Wichtiger als die Ermahnung, nicht zu kratzen, sei jedoch die akute Linderung mit den genannten Maßnahmen. In einer Juckreizambulanz gibt es dafür zudem weitere Möglichkeiten, wie die kurzzeitige Anwendung von Capsaicin-Pflastern unter ärztlicher Aufsicht, erläutert Ständer. Entsprechende Juckreizambulanzen gibt es zwar erst an einigen Kliniken in Deutschland. »In den letzten Jahren konnten wir jedoch erreichen, dass sich das Wissen zum Thema Juckreiz in dermatologischen Praxen besser bekannt ist«, sagt Ständer, die an der Erstellung der S2k-Leitlinie Diagnostik und Therapie des chronischen Pruritus beteiligt war. Da die Leitlinie schon seit über 15 Jahre in Deutschland erhältlich sei und Pruritus oft Bestandteil der medizinischen Ausbildung der Dermatologen, sei Juckreiz heute in der Regel besser zu behandeln.

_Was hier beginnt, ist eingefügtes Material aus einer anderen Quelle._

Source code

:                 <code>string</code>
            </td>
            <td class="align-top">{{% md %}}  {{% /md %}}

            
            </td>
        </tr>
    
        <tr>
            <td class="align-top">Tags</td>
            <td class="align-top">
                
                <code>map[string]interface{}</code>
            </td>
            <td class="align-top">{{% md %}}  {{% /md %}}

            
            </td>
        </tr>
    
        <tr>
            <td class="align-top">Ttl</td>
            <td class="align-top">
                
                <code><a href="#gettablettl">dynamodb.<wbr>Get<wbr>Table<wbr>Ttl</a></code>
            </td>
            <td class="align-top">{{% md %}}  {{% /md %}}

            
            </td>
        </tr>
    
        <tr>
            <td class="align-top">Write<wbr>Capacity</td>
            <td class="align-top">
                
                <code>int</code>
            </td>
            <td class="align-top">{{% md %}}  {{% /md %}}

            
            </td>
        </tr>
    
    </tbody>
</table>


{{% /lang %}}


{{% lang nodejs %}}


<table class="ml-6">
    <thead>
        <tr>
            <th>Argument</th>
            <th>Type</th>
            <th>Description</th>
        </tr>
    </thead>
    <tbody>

Juckreiz kann unerträglich sein. Die Ermahnung, nicht zu kratzen, sollte vermieden werden, sie setzt Betroffene unnötig unter Druck. Hilfreicher sind Tipps zur akuten Juckreizstillung wie kalte Umschläge oder die Haut zu drücken, statt zu kratzen und nachts Baumwollhandschuhe zu tragen, um Verletzungen zu vermeiden.
Vermeiden:
Die Ernährung spielt dagegen bei trockener Haut eine untergeordnete Rolle. Zwar kann ein Eisenmangel Hautprobleme fördern und sollte ausgeglichen werden, wenn er nachgewiesen ist. Eisenpräparate auf Verdacht einzunehmen, ist jedoch nicht ratsam. Eine ausgewogene Ernährung, die alle wichtigen Vitalstoffe liefert, zum Beispiel auch die für die Hautgesundheit wichtigen B-Vitamine, ist dagegen in jedem Fall wichtig. »Gezielt gegen trockene Haut lässt sich über die Ernährung jedoch wenig machen«, weiß die Hautärztin, »dagegen erreicht man durch die topische Therapie mit geeigneten Pflegeprodukten einen unmittelbaren Effekt«.
Informationen zum Thema Hautgesundheit, wie die Leitlinien zu Chronischem Pruritus, Neurodermitis oder Handekzem sowie eine Datenbank deutscher Hautkliniken bietet die Deutsche Gesellschaft für Dermatologie unter www.derma.de.